Please describe Terraco’s capital structure, including cash and debt.

Terraco has 134 million shares issued and outstanding and 146 million shares fully diluted. The company has no traditional debt but does have an option to consolidate a royalty position of up to 3% on Barrick Gold’s (ABX) Spring Valley project for approximately USD$16 million which equates to buying gold at $184/ounce. The options expire at the end of 2016. The company has current assets of approximately $500k including cash. The issued and outstanding shares have not changed, as a result of financing, in 5 years based on creative cash infusions with royalty transactions.

Who are Terraco’s largest shareholders? How much equity is owned by the management team and Board?

Terraco is largely held by retail shareholders, which has been one of its strengths in a very tough junior market. Insiders own 9% collectively with the CEO, Todd Hilditch owning near 5% of the 9%.

Has there been any insider buying lately?

From January 1, 2014, until January 6th, 2015, Terraco insiders bought 1,020,000 shares including the CEO buying 775,000 shares. Non-Insiders and strong shareholders continue to add to their positions.

What is Terraco’s quarterly cash burn rate?

The current quarterly burn rate is approximately $100,000.

Terraco’s most valuable asset is its (up to) 3% Net Smelter Royalty “NSR” option on the Barrick/Midway Gold (MDW) Spring Valley project in Nevada. Please describe that particular asset.

Terraco negotiated the purchase (from royalty owners) and financing (from large private equity firms) of over $30 million in gold royalty assets on Barrick Gold’s Spring Valley project, where Barrick has now spent over $70m to take the project to pre-feasibility. As part of the multiple transactions Terraco negotiated, it also financed itself without issuing a single share of dilution to shareholders of over $6m in order to advance its Idaho Project and general working capital.

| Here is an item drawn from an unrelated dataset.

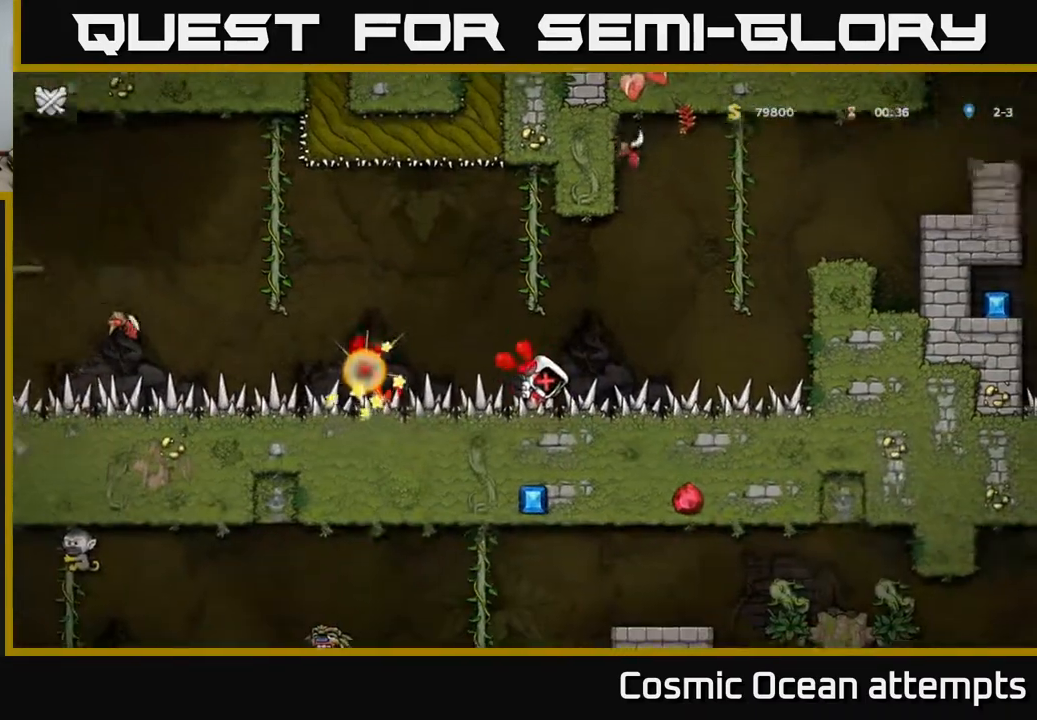
{"buttons": [], "right_stick": "center", "events": [[50, "DPAD_RIGHT", "up"], [117, "A", "up"], [133, "DPAD_UP", "up"]]}
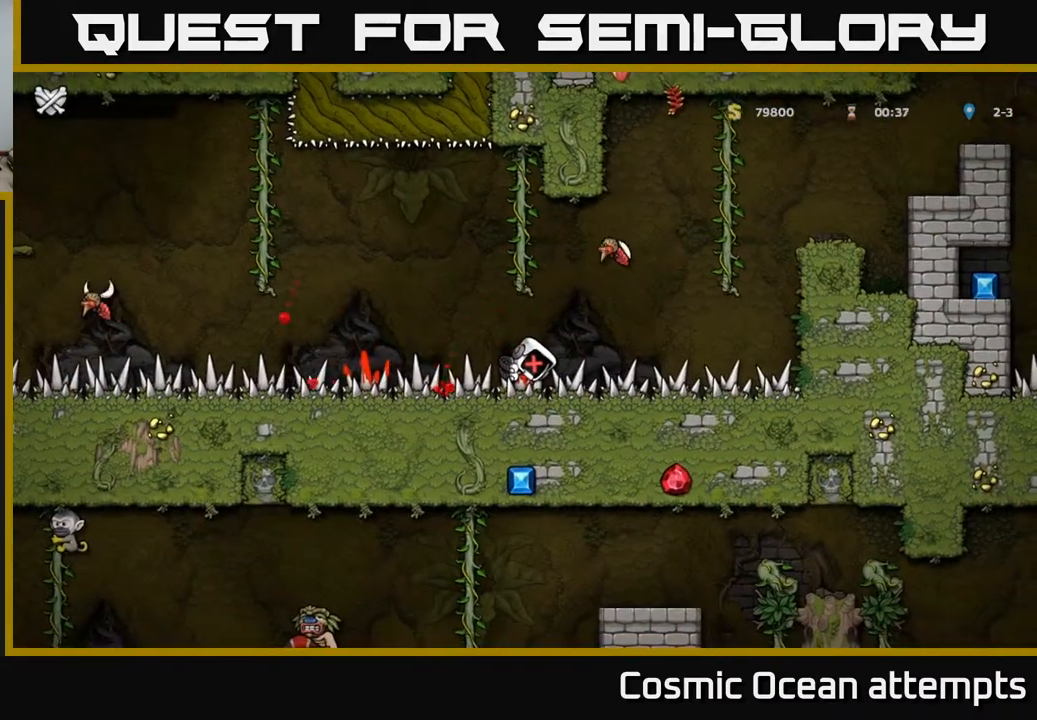
{"buttons": [], "right_stick": "center", "events": []}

The resulting asset to Terraco is direct royalty ownership and royalty options to acquire up to 50% of the acquired Spring Valley NSR royalty (up 6%) for a net benefit to Terraco of up to 3% NSR. Terraco’s option exercise price (free debt in other words) is roughly $16m which equates to less than $184/ounce gold as a price to Terraco. The best way to see how the NSR royalty covers Spring Valley is to go to Terraco’s website and view the Spring Valley presentation on the home page.

Is there a way to roughly and conservatively estimate the value of the (up to) 3% NSR options based on a given gold price and the current number of measured & indicated ounces at Spring Valley?

There is a rough way to estimate value but it does require one to rely on certain mining market and typical mining assumptions for this type of deposit. A simple, albeit not bullet proof way, is to take the number of ounces outlined/expected to be mined times expected/typical gold recoveries resulting in a rough number of ounces produced and multiply that figure by the NSR royalty (in Terraco’s case up to 3%) for the attributable ounces to the royalty owner and finally, multiply that by the price of gold you are comfortable using.

Based on certain assumptions and parameters available in the market, some of which is directly provided by Barrick JV partner Midway Gold in their most recent NI43-101 report filed on SEDAR and others from research reports by Canaccord and Cormark, Terraco management feels that based on an assumed 14 yr mine life, assumed 80% recoveries and a $1,250 gold price, that future cash flow from Spring Valley would be between $100-$150 million to Terraco. Of course these assumptions are open to change / substantiation based on Barrick’s mining parameters and also on more gold found, but if you applied a NPV(5%) discount to the above (as a research report did) the valuation for Terraco far exceeds the current market capitalization.

Barrick is clearly interested in expanding in Nevada. Is there evidence that Barrick is more likely to pursue Spring Valley over a number of its other Nevada interests?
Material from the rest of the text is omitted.